Rochelle’s taking back control over epilepsy

For Rochelle McKenry, the evening started out like any other drive home from work.

She had just bought a new car and, after a long day at the office, she decided to dodge the peak-hour traffic by taking the back way home from Tullamarine around Melbourne Airport.

The next thing she remembers is waking up with a white bag in front of her covered in what at first she believed was shaved ice.

“My car door was slightly ajar, so I undid my buckle,” she said.

“I sat in my seat and realised the bag was my airbag and the wall of ice was my shattered windscreen.”

The Hoppers Crossing resident had been involved in a head-on collision with an airport bus carrying five passengers.

Mrs McKenry, an epileptic, had been seizure-free for three years and cleared to drive for five, and, at that point, there were no warning signs.

Diagnosed with the condition at the age of 13, she found high school difficult and remembers being often subjected to cruel taunts.

“I wasn’t able to do a lot of the things teenagers do,” she said.

“I always had to make sure my family knew where I was, just in case something happened.”
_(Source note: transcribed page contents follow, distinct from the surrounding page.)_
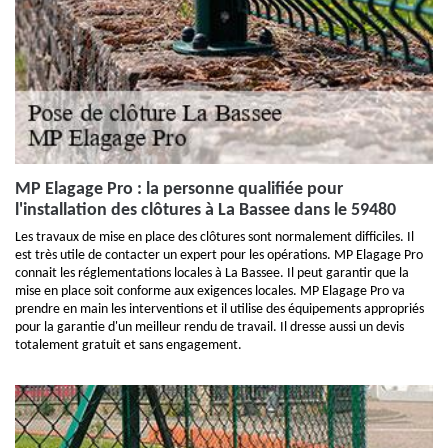
MP Elagage Pro : la personne qualifiée pour
l'installation des clôtures à La Bassee dans le 59480
Les travaux de mise en place des clôtures sont normalement difficiles. Il
est très utile de contacter un expert pour les opérations. MP Elagage Pro
connait les réglementations locales à La Bassee. Il peut garantir que la
mise en place soit conforme aux exigences locales. MP Elagage Pro va
prendre en main les interventions et il utilise des équipements appropriés
pour la garantie d'un meilleur rendu de travail. Il dresse aussi un devis
totalement gratuit et sans engagement.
On one occasion, she was leading new students and their parents around the school and woke up with her school uniform around her head following a four-minute seizure.

Seizures would come on while watching television with her parents, and one morning she had to be rescued by her mother after smashing through glass shower doors.

As an adult, she was living alone when a seizure caused her to slip in the shower, fall and hit her head on the basin, knocking herself out.

When a relative came to check, she noticed a red mark on Mrs McKenry’s hip and realised she had been lying on a searing-hot hair straightener throughout the seizure, which severely burnt and disfigured her hip.

An estimated 250,000 Australians are living with epilepsy, the world’s most common serious brain condition.

However, with the help of medication and lifestyle changes, Mrs McKenry, now 35, has been able to gain some control over her condition and has just welcomed her first child, a baby girl.

“I’ve never looked at epilepsy as a disorder,” she said.

“I’ve just had a baby, so it just shows, with a supportive family and the confidence that comes from that, you can achieve anything.”